Tibetan Lum is a form of medicinal bathing, part of Sowa Rigpa Traditional Tibetan Medicine. According to the UNESCO World Cultural Heritage organization, Lum bathing stands for “the traditional knowledge and practices of bathing in natural hot springs, herbal water or steam to adjust the balance of the body and mind, ensure health and treat illness.”
It has been practiced for centuries by the Tibetan people as part of a life view based on the interconnection of the five elements (earth, water, fire, wind, and space/ether) and on their concept of health and illness which focuses on the three dynamics Lung (moving), Tripa (warming) and Pekan (also called Beken, which is stabilizing and cooling).
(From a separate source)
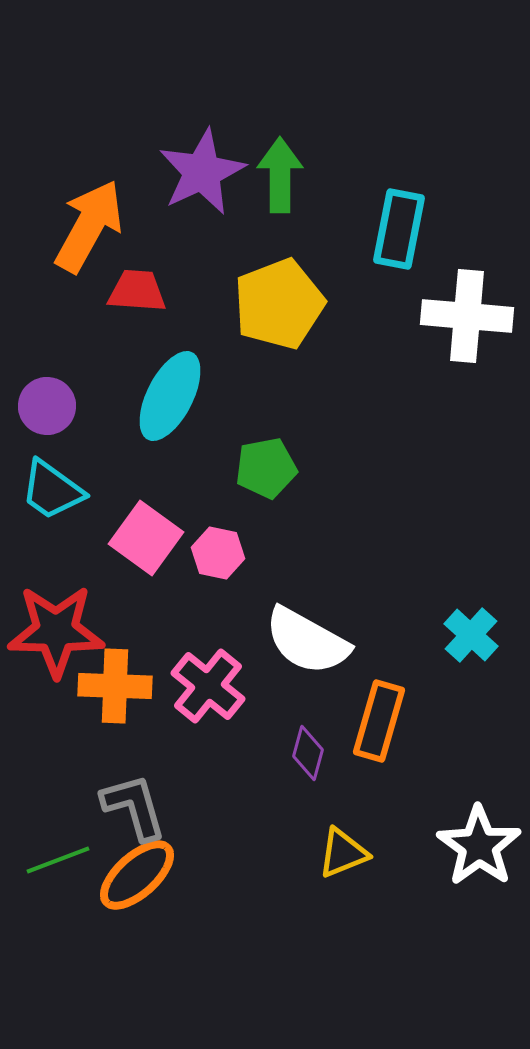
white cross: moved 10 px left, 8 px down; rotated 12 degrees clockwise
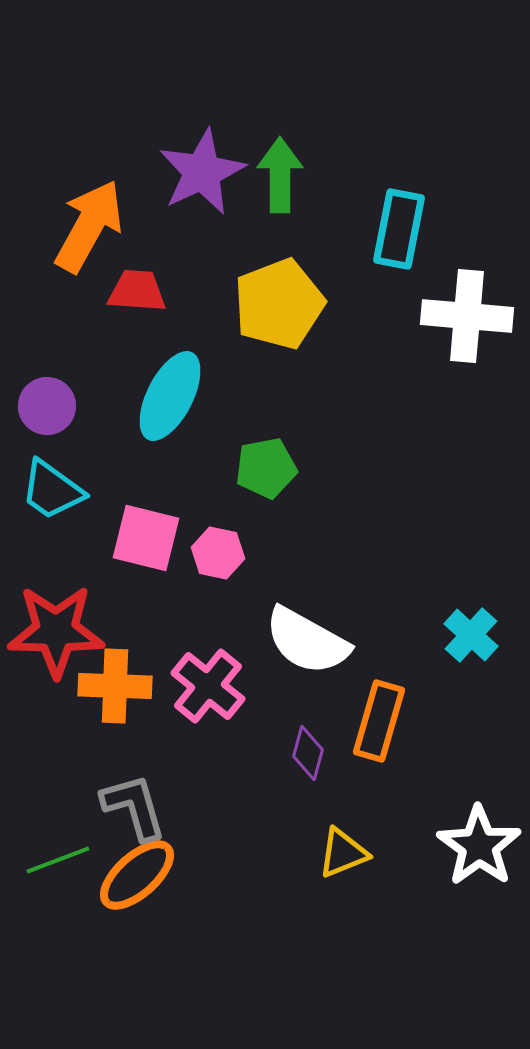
pink square: rotated 22 degrees counterclockwise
An interesting proof of the importance of this practice in Tibet originates in the 8th century. Yuthog Yontan Gonpo, a famous Tibetan physician, compiled a treatise with a chapter on medicinal bathing which states: “… five categories of Gypsum Rubrum (a mineral used to reduce “heat” and “fire”), five sorts of Drak-Shun (rock liquids), five types of hot springs, and five kinds of medicinal water that can cure all diseases.”
In any case, when natural hot springs are not around, traditional Tibetan bathing can also be done by taking an herbal bath using the Five Medicinal Nectars (a specific set of herbs) as an alternative.